> Material for the task:
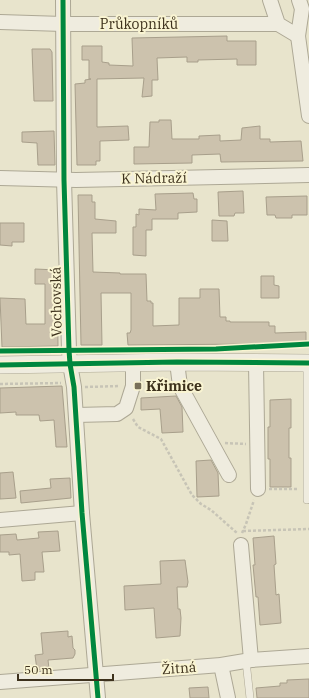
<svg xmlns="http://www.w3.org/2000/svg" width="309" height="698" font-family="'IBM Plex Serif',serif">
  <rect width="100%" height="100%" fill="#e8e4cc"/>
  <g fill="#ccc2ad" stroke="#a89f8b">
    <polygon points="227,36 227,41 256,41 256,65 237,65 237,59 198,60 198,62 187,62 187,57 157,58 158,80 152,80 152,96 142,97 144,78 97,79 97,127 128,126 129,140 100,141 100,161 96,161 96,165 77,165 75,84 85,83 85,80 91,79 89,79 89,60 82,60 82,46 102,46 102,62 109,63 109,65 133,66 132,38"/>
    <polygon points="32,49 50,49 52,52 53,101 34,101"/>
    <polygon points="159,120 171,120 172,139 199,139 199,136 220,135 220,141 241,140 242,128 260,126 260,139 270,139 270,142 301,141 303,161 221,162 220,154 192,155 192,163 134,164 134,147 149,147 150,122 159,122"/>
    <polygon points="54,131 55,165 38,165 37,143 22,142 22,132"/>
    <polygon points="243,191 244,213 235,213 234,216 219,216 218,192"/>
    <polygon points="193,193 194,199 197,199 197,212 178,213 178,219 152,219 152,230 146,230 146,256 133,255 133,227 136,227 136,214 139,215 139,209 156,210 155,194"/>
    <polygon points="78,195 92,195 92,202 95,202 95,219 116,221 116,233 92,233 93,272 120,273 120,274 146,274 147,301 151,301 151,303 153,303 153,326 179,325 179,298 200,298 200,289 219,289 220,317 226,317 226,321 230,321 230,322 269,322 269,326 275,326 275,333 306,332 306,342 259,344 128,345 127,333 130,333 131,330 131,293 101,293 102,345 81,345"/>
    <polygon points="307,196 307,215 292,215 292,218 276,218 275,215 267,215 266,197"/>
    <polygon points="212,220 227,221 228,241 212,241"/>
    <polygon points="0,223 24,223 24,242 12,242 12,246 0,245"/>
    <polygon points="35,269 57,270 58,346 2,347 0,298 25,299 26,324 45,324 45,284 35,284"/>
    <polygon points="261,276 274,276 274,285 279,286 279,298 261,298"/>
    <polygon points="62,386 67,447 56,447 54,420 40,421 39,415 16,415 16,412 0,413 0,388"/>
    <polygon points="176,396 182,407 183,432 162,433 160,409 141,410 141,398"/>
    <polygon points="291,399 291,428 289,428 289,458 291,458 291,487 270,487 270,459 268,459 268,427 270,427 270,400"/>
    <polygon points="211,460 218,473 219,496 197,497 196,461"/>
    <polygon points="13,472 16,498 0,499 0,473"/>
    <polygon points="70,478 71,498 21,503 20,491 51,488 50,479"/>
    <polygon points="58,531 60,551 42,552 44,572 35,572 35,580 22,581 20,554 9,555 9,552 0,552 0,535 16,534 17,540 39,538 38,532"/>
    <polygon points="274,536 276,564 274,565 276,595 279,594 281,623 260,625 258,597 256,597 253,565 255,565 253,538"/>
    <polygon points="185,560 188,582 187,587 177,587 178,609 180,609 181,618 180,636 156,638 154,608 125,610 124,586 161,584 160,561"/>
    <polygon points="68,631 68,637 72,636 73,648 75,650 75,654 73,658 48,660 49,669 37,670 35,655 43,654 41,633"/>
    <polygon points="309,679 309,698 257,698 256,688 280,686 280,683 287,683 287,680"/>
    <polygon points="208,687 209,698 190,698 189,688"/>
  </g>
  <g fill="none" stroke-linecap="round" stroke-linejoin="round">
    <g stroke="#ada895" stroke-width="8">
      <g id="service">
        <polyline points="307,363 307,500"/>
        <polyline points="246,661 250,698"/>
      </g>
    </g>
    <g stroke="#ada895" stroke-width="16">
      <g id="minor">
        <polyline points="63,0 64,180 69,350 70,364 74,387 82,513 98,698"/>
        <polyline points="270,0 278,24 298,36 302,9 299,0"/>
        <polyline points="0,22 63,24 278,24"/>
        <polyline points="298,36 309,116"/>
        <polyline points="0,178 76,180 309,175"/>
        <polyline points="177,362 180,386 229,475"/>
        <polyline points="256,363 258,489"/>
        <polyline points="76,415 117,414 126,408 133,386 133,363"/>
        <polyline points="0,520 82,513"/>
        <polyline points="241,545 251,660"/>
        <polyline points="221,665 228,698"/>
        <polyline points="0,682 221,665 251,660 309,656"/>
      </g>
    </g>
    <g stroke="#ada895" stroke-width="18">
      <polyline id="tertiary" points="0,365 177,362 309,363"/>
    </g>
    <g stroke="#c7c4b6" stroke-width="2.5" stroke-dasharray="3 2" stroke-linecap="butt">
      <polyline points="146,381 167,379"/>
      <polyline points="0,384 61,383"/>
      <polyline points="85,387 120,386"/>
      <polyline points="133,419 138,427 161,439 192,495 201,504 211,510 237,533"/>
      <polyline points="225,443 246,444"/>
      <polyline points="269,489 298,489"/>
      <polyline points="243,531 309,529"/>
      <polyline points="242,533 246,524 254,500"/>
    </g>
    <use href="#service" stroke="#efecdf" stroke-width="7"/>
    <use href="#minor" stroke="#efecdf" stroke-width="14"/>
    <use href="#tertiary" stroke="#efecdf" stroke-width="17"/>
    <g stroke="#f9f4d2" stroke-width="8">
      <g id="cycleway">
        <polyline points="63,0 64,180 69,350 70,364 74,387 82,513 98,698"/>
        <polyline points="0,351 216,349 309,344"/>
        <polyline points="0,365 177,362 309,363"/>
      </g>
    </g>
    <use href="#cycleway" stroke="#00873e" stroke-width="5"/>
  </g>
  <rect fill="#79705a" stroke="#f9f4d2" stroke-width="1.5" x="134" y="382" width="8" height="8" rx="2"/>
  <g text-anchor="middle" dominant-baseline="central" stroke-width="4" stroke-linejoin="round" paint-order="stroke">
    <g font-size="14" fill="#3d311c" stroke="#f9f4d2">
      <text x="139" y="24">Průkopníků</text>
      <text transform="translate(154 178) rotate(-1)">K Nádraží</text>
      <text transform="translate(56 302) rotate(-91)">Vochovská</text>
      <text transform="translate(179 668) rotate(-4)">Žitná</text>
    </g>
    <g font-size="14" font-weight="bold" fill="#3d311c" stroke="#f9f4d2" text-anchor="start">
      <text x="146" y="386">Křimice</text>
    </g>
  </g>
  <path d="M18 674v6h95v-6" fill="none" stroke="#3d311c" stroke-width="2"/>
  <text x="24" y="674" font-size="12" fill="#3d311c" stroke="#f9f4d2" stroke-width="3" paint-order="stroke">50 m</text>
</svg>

> Instructions to follow:
The lines above that hold "rect" are the result; show every one of them.

> Output below:
  <rect width="100%" height="100%" fill="#e8e4cc"/>
  <rect fill="#79705a" stroke="#f9f4d2" stroke-width="1.5" x="134" y="382" width="8" height="8" rx="2"/>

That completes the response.